I've used my paternal grandmother, Ada M. (DeHart) Yohn as the base person to use in the relationship metric.

News article that appeared in the Reading (Berks County, PA) Eagle, on May 22, 1931
My notes on the Guest List:

Rev. A. R. Bachman - pastor of St. John's Reformed Church, Mt. Aetna, Berks Co., PA, the family church

Miss Maggie Stumbach

Mrs. Lizzie Lightner

Samuel DeHart - brother to my grandmother

Mr. and Mrs. Lewis B. Miller, Philadelphia - sister to my grandmother (Martha)

Mr. and Mrs. John Thomas

Mrs Emma Hoffman and Children, Jacob and Russell - sister to my grandmother

Mrs. Kate Boeshore and daughter Emma, Fredericksburg - sister to my grandmother

Mr. and Mrs. Frank DeHart and daughter Mary - brother to my grandmother

Charles DeHart - brother to my grandmother

Mrs. Ada Yohn and children Floyd, Evelyn, Arline, and Fern - my grandmother and her 4 kids, my Dad wasn't born until December of that year.

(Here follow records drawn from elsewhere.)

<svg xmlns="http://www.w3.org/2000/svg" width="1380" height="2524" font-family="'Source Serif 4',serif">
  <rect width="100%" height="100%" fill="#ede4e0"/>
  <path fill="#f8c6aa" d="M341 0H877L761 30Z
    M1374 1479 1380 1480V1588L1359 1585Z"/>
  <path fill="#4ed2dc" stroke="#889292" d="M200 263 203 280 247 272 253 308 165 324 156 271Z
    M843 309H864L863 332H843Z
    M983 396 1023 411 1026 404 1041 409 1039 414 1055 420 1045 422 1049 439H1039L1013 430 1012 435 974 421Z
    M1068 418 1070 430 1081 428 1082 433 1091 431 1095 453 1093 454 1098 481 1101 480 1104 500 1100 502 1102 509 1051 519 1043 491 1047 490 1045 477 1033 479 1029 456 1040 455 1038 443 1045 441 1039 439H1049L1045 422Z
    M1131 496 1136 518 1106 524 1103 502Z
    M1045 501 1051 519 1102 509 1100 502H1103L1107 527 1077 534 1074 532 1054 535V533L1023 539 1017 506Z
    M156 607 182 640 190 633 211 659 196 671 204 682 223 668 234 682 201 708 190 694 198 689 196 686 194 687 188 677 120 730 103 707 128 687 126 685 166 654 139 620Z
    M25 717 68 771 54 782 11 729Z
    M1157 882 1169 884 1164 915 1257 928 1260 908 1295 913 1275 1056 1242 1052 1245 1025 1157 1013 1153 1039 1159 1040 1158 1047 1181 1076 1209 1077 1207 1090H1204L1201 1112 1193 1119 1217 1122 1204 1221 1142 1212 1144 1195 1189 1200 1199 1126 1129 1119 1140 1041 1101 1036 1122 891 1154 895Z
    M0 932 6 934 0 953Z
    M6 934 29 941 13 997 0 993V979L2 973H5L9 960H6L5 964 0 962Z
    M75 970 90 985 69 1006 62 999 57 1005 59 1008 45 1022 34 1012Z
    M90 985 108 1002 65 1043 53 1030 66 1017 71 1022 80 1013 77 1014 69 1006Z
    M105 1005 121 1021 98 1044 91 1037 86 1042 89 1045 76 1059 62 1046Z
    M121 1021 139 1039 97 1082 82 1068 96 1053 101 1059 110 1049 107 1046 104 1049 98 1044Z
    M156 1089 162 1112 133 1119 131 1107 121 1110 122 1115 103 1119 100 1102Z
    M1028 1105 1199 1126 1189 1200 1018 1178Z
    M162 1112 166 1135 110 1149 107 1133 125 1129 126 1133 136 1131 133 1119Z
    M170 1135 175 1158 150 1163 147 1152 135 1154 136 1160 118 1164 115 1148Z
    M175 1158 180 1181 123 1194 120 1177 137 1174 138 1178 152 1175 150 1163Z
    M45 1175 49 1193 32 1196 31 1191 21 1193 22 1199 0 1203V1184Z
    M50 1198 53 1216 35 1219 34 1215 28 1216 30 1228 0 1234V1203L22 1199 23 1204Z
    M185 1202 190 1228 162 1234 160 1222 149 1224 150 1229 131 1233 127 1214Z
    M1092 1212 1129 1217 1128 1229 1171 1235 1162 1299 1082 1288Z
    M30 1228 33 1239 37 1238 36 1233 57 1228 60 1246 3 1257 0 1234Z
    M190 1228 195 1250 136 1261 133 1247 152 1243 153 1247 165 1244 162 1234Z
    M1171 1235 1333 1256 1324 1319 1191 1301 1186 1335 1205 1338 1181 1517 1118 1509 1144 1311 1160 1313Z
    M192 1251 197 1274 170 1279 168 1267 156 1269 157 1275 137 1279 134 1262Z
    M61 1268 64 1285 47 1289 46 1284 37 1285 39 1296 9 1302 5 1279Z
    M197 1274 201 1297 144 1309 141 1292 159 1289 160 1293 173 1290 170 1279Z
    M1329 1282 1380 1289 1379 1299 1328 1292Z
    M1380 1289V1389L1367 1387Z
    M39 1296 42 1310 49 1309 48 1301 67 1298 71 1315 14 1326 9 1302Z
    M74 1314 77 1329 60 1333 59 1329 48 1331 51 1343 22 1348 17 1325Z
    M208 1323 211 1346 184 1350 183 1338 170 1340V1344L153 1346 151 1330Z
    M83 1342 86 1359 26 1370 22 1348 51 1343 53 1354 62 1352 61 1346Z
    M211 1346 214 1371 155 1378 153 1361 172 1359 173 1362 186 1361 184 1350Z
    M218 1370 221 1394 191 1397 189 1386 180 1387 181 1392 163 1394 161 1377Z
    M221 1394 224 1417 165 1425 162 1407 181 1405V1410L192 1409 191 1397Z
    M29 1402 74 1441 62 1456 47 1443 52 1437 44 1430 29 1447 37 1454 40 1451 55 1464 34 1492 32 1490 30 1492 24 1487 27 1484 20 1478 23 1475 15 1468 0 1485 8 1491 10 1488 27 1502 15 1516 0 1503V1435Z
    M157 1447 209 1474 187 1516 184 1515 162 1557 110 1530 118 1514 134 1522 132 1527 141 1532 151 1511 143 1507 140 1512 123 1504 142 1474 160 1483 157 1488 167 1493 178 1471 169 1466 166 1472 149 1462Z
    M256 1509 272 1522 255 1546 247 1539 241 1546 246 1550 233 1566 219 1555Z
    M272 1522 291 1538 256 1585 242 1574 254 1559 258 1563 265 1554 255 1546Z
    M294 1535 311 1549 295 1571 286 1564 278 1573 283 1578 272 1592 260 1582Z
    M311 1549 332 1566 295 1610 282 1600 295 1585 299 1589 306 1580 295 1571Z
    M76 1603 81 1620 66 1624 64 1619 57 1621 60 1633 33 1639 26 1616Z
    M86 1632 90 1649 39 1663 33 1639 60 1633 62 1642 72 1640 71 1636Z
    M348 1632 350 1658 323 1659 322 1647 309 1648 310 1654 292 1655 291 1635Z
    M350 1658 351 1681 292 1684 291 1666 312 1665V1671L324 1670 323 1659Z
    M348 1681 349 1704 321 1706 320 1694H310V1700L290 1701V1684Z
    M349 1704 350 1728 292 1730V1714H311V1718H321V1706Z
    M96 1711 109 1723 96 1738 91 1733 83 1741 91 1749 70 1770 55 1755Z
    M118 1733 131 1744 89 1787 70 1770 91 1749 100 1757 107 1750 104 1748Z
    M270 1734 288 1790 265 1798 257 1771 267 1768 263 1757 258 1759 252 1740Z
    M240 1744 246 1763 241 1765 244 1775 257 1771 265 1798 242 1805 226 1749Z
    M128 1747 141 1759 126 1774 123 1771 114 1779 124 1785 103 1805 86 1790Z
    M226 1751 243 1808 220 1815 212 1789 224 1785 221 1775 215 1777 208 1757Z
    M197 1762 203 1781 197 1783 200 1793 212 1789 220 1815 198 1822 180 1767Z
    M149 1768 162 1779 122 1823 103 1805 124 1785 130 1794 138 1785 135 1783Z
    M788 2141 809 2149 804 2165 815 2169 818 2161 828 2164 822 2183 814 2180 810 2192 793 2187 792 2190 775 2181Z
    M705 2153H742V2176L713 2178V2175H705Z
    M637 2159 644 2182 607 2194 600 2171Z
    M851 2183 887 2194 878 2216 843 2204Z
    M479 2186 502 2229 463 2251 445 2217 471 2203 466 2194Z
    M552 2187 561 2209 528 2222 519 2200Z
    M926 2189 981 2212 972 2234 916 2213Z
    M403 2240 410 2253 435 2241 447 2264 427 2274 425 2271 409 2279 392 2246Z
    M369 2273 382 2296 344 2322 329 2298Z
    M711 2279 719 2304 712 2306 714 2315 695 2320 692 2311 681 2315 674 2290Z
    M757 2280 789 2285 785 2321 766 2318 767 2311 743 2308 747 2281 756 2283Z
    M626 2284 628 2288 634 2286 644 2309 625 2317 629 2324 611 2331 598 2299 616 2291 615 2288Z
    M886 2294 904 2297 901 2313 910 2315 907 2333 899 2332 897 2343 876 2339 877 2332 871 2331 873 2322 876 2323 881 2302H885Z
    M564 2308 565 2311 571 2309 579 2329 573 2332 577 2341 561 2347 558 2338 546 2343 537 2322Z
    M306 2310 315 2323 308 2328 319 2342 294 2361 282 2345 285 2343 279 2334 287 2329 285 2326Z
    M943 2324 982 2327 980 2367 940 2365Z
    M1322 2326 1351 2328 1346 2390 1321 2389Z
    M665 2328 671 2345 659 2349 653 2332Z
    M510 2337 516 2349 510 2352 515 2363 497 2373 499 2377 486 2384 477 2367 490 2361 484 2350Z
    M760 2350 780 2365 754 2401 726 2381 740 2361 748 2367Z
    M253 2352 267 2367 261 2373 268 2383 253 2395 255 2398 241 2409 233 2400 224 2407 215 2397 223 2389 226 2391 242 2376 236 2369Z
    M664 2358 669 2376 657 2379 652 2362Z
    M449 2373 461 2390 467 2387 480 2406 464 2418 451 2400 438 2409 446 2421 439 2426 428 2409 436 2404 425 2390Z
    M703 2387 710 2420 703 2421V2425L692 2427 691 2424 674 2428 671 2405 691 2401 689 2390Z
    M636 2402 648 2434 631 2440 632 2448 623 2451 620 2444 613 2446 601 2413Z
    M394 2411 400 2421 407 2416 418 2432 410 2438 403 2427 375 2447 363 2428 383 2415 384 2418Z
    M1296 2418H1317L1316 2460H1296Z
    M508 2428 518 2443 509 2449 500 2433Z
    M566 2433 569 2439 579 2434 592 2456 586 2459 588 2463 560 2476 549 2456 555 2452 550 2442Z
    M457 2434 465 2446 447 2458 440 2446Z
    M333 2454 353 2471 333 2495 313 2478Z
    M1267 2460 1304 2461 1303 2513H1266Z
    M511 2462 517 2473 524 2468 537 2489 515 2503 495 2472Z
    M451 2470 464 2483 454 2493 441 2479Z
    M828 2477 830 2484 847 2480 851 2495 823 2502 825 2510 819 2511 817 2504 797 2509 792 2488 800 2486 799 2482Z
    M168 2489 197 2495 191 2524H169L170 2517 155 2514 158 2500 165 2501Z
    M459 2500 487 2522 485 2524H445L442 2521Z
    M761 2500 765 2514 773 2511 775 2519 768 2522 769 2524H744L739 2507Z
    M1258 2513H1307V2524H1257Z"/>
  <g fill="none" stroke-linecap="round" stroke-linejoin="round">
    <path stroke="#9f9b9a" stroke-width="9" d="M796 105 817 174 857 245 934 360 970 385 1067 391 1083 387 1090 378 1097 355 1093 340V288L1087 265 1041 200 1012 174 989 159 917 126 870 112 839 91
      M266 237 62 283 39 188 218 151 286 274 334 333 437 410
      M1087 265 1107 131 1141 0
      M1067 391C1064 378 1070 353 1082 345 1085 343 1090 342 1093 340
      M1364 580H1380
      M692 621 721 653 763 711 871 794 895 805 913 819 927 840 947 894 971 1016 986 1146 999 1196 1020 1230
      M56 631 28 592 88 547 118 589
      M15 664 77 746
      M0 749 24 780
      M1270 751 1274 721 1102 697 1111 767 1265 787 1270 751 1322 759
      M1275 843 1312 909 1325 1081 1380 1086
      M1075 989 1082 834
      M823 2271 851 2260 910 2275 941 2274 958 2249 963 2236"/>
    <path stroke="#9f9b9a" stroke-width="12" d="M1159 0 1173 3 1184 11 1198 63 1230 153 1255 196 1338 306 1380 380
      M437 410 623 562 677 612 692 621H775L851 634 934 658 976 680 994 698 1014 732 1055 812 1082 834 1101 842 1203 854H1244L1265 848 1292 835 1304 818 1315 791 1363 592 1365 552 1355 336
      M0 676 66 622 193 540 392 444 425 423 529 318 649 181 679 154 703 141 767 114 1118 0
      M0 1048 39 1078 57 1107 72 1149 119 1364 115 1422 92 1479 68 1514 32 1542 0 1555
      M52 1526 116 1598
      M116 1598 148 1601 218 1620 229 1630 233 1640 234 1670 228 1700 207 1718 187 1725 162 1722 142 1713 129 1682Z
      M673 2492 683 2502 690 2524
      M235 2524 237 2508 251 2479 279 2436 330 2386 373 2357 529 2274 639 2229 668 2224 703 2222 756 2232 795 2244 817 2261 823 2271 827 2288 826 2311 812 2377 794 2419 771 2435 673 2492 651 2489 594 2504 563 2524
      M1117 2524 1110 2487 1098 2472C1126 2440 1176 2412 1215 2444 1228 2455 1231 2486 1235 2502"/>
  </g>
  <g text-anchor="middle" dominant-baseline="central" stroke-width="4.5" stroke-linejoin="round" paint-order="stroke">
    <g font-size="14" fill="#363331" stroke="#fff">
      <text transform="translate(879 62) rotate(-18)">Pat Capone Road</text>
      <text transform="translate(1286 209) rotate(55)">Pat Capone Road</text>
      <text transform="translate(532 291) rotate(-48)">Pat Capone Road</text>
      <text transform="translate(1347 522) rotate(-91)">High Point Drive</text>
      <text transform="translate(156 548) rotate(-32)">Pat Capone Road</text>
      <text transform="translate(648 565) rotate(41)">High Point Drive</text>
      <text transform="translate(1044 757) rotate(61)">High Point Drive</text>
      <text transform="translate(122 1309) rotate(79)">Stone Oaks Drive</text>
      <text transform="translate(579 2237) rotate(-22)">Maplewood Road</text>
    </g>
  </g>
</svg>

Mr. and Mrs. Raymond Bulles and children Elizabeth and Bernice - sister to my grandmother (Lillie)

Mrs. Carrie Sherman, Reading - sister to my grandmother

Mr. and Mrs. Hiram DeHart and children Allen and Alberta - brother to my grandmother

Miss Maggie DeHart - sister to my grandmother

Mr. and Mrs. Lewis DeHart and children Lucille and Curtis - brother to my grandmother

Mr. and Mrs. Henry DeHart, Myerstown - brother to my grandmother

Mr. and Mrs. George DeHart, Lebanon - brother to my grandmother

Mr. and Mrs. Artemus Bulles - nephew to my grandmother,  Raymond and Lillie Bulles's son

Lewis Bear - Carrie Sherman's companion/2nd husband (actually spelled Louis)

Stanley Adams, Reading

William Shimp, Wernersville

Mildred, Eleanor and Lucy Ream. Fredericksburg - My grandmother's sister, Kate Boeshore's granddaughters via daughter Mary E. (Boeshore) Ream

Miss Ethel Balthaser

Rufus Brigel - future husband of Elizabeth Bulles (dau of Raymond and Lillie Bulles)

Mr. and Mrs. Ross Bear, Reading - (related to Louis Bear, but how?)